Here’s a quiz. If you answer correctly, chances are you’ve got the gift of blarney. I’ll quote two phrases; you choose the one you’d say if you had to. Ready?
“You look like mutton dressed as lamb” or “The lines of the years have done nothing to lessen your youthful charm.”
If you’d take the second option, you’re probably well on your way to having the blarney. Well, not quite. No-one’s really sure what blarney means, though at Blarney Castle, it’s suggested that it’s like blathering or blabbering, but nicer and more flattering. There’s also a precariously located stone on the parapets of the castle, infused with the essence of Blarney. Legend has it, kissing the stone will give the intrepid adventurer the gift of the gab.
Like I need any more encouragement!
I had no idea what to expect – some kind of lame tourist gimmick – but the Blarney Castle experience was actually a lot of fun. The extensive landscaped gardens are really scenic, and the imposing castle is full of sections to explore.

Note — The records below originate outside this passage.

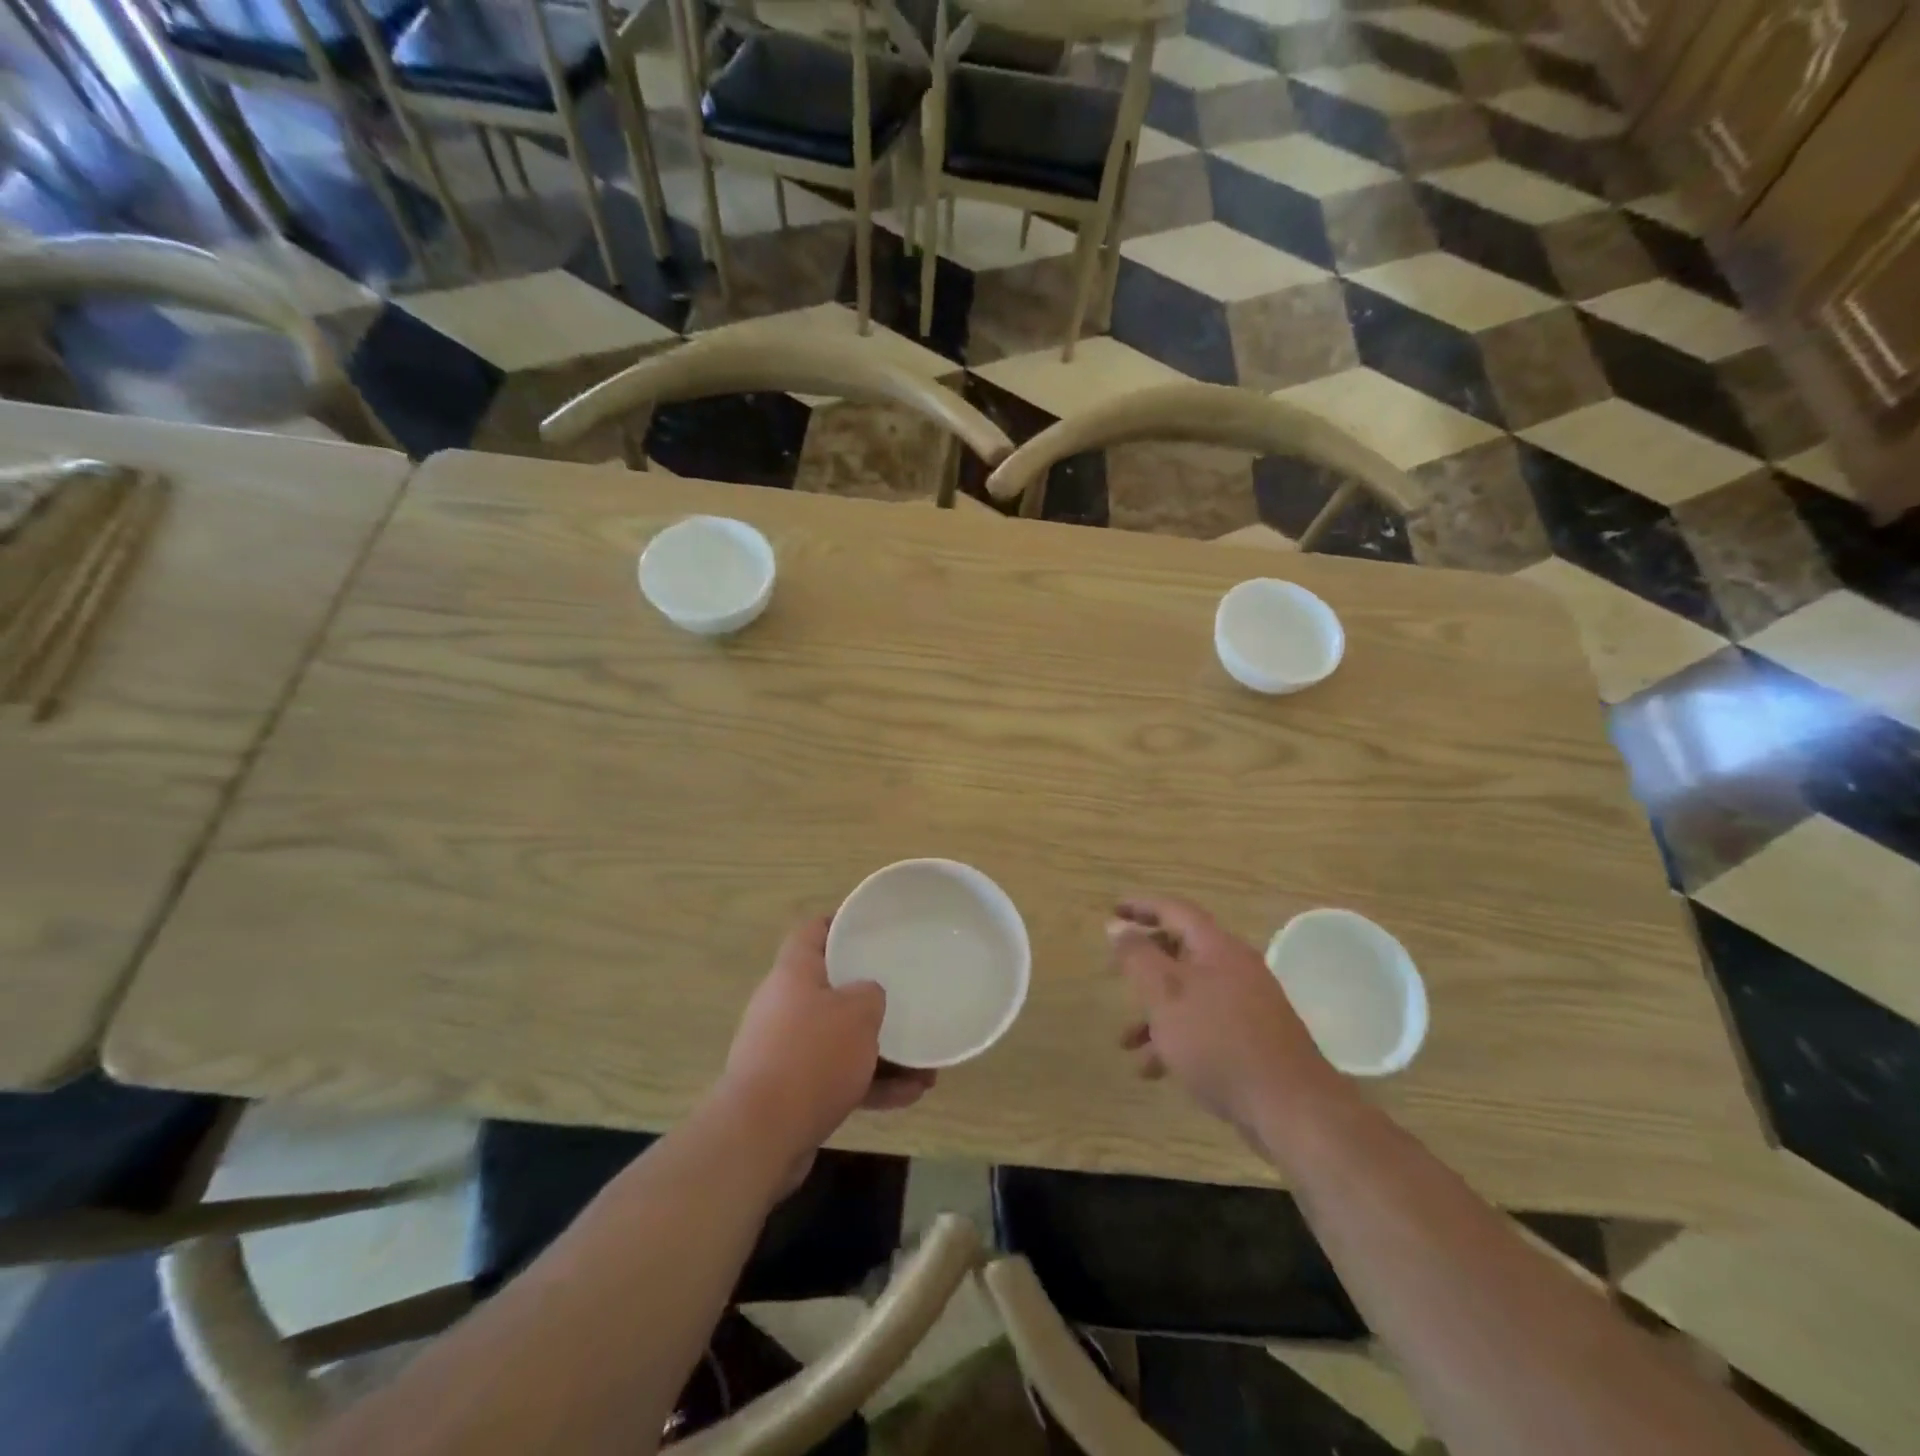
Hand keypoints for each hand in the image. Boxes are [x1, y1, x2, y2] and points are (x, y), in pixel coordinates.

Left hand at [720, 917, 934, 1159]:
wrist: (761, 1136)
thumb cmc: (812, 1057)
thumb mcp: (858, 1013)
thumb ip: (871, 994)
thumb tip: (868, 996)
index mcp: (794, 973)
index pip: (813, 931)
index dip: (840, 922)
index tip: (872, 926)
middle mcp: (785, 1006)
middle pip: (832, 988)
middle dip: (871, 998)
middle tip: (906, 996)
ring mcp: (786, 1051)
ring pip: (841, 1039)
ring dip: (882, 1050)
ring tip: (926, 1064)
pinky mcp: (792, 1091)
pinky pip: (839, 1077)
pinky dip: (872, 1083)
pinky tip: (911, 1095)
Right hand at [1108, 896, 1334, 1140]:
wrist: (1291, 1108)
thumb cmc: (1218, 1041)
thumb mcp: (1166, 995)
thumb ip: (1138, 957)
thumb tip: (1117, 925)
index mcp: (1217, 948)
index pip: (1175, 911)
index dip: (1142, 907)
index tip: (1113, 910)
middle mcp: (1236, 968)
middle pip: (1182, 951)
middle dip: (1144, 964)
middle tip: (1113, 972)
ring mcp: (1248, 1005)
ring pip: (1190, 995)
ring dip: (1155, 1011)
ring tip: (1125, 1042)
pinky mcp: (1253, 1040)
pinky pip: (1205, 1026)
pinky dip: (1177, 1038)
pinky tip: (1154, 1071)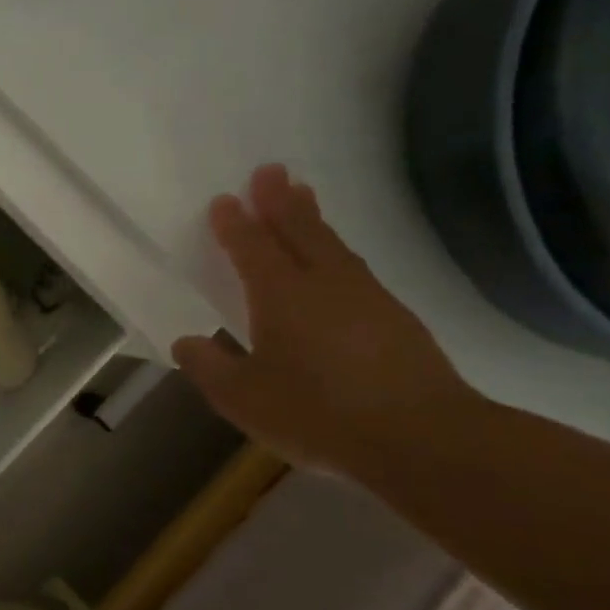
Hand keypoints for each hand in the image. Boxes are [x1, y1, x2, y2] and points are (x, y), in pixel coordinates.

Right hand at [171, 165, 481, 478]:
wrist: (424, 440)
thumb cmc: (318, 413)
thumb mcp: (242, 398)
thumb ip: (208, 367)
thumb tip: (186, 342)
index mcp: (281, 296)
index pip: (252, 248)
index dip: (235, 224)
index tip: (224, 199)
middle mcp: (324, 284)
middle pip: (299, 231)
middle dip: (280, 200)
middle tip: (269, 170)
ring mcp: (367, 299)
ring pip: (333, 246)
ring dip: (313, 218)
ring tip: (303, 197)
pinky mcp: (397, 320)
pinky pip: (357, 269)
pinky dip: (338, 251)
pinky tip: (339, 262)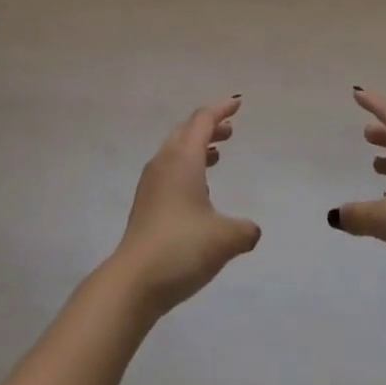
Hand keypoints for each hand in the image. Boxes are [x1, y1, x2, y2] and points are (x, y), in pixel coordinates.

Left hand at [110, 97, 261, 315]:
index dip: (221, 109)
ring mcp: (151, 182)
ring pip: (176, 150)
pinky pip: (169, 169)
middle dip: (209, 126)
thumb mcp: (224, 239)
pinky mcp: (145, 202)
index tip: (237, 103)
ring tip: (217, 155)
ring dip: (197, 146)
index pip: (203, 120)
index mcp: (183, 158)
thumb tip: (252, 229)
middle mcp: (164, 162)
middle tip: (229, 130)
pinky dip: (186, 166)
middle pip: (186, 130)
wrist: (134, 281)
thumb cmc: (182, 247)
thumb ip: (244, 230)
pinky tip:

The first part, and my personal favourite, was the lower guardhouse, which would have served as a sentry point and first point of defence for the tower. It’s a poky little hidey hole in the hill at the base of the castle. Narrow tunnels and staircases lead off the first chamber in all directions, most of which are now closed off. I could barely crouch, and sometimes had to crawl, to explore the few remaining sections. Muddy knees aside, it was intriguing to picture the lives of the soldiers who would have made a living in such a place.
We then proceeded up to the main castle. It took an hour of running around to explore the myriad rooms, chambers, murder holes and inexplicable nooks throughout the stone structure. The well-worn stone staircase was narrow and spiralled tightly – it would have been near impossible to conquer such a place by force.
Finally emerging onto the battlements at the top of the castle, we were treated to a stunning view of the surrounding countryside in the evening light. The jewel in the crown of the castle is the Blarney Stone itself – to kiss it, I had to lie on my back, grip some iron railing and shuffle my torso out over a hole which opened to a 40-metre drop. There’s a few bars to prevent messy mishaps, and a jolly old attendant to hang on to the Blarney kissers, but it’s still good fun.
Having discovered the gift of the gab, we trundled down the stairs to the deadly garden – an array of the most dangerous plants of folklore and legend. I grew up reading fantasy novels in which nightshade, poison ivy and hemlock were frequent stars, so seeing them in real life was cool. They’re surprisingly innocuous! Clearly witches didn’t make their reputation by the look of their brews, so much as the effect.
All in all, a good day out – sometimes the tourist trail is lame, but sometimes it’s bags of fun!